Once when I was younger, I was at a playground with monkey bars with my dad and brothers and sisters.
I decided to do the monkey bars by myself. Naturally, I saw someone I knew vaguely, and decided I was going to show off my gymnastic ability by letting go of the bar I was holding with both hands, and swinging my hands--simultaneously--to the next bar.
Did I mention I wasn't very tall at the time? Probably 7 or 8. So: not real tall.
After opening my eyes from the jolt, my behind hurt. Real bad. And said person who I may or may not have been trying to impress was laughing at me. I was shocked to realize that I had not, in fact, made the leap from one bar to the other with both hands at the same time and instead, I had landed, rather unpleasantly, on my behind--which hurt of a broken and bruised feeling. I was not a gymnast! It was rudely revealed to me, though I had never had any real training in it besides watching the summer olympics and doing flips off the swings in my backyard (though the real talent in that would come later--remind me to tell you about it some time).
Don't you ever feel like life is like that? You're aiming for something, it feels totally within reach, and then life rings your bell and says, NOPE. Not today.
Sometimes I feel like that.
Sometimes life tells me NOPE. Sometimes life says you're not a photographer, a writer, a good maker of your home, a good wife, good at drawing, good at being on time (though that will always, I fear, be true), a good dog owner, not very creative, not very good at much.
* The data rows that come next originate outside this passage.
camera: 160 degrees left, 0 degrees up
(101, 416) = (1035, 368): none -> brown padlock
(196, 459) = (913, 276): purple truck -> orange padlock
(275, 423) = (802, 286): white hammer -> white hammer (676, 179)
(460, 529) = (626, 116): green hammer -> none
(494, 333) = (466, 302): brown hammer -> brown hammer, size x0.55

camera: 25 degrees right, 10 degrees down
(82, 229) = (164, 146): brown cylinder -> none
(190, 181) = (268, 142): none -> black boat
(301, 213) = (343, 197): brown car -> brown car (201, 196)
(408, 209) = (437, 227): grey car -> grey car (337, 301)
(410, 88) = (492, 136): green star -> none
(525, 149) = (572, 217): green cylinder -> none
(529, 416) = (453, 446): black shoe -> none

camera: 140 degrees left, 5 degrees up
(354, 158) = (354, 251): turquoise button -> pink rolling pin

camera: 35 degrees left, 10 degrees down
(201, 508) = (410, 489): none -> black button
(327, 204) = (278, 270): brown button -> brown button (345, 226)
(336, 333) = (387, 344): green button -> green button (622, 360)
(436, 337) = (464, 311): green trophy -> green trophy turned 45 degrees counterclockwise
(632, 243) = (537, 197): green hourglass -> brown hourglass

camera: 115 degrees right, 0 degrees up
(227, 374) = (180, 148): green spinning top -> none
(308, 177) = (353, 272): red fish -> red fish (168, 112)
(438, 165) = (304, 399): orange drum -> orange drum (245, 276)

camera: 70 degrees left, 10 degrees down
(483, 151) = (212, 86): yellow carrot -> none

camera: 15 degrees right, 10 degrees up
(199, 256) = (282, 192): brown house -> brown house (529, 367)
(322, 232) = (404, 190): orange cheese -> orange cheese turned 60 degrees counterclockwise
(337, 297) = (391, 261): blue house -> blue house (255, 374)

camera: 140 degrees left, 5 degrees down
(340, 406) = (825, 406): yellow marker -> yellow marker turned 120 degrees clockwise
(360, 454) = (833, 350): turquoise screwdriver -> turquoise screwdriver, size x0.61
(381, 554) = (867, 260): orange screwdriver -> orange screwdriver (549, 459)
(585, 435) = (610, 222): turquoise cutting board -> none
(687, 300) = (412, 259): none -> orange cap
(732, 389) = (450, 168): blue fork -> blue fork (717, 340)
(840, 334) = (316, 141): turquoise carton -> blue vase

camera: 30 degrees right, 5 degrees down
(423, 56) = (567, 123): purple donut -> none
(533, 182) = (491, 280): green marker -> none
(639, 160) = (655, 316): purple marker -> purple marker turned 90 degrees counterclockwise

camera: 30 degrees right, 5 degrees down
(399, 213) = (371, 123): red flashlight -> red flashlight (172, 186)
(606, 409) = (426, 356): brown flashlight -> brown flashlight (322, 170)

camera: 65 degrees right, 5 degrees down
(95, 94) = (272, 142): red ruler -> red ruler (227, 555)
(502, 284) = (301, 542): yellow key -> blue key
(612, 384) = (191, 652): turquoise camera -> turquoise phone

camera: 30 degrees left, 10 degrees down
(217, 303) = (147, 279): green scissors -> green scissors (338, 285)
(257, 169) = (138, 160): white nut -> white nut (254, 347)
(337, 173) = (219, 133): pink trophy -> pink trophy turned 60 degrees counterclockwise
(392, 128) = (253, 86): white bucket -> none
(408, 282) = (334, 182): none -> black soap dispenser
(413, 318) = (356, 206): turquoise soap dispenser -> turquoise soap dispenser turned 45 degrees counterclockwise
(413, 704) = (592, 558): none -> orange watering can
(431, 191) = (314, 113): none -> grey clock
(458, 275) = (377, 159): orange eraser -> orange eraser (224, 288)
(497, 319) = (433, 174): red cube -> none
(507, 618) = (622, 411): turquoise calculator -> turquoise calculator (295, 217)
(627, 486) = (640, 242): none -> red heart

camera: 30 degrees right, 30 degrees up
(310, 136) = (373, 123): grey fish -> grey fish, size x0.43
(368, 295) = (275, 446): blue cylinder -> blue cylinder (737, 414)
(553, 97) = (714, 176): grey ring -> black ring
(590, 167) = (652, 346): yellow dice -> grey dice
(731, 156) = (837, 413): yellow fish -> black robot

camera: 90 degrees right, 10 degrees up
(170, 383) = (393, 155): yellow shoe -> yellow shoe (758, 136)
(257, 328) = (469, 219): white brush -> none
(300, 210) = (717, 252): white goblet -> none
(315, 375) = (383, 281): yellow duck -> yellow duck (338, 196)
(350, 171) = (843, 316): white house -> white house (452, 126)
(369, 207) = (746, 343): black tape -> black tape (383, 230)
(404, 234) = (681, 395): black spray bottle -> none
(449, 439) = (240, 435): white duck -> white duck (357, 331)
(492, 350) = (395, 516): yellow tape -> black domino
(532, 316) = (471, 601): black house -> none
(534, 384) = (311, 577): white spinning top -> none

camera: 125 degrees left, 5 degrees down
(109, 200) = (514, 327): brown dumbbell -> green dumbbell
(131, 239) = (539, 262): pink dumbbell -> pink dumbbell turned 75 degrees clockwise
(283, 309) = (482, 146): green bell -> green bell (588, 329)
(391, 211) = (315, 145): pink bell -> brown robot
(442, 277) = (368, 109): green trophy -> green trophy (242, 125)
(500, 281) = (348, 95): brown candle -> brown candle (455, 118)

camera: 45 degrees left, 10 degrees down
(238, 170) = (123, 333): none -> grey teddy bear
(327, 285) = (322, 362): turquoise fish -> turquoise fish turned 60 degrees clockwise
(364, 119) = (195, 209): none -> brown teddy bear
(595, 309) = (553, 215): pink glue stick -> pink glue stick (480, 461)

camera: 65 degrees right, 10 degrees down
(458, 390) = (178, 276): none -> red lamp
But the thing is, lately, I haven't felt that way. I know there are days when I feel that way so strongly it's suffocating, but lately I feel as though I'm along for the ride--my life is leading me instead of the other way around.
I guess you could say I'm more of a follower than a leader in that aspect.
Instead of fighting it and feeling frustrated, I see the wide open bowl of the valley in which I live and ink-black sky with honeyed stars on late night bike rides, and I feel like I can breathe so deeply. As though my lungs are becoming full of air for the first time in a long time. As though anything can be mine if I just relax and don't fight the natural flow.
It's a peaceful place to be--knowing that everything will be fine. That things will be even better if I don't fight so hard for control.
And that even if I shouldn't like this photo because it's not technically perfect, I don't care. I love it with abandon.
However, I still wish I could've made the leap from one bar to the other, all at once.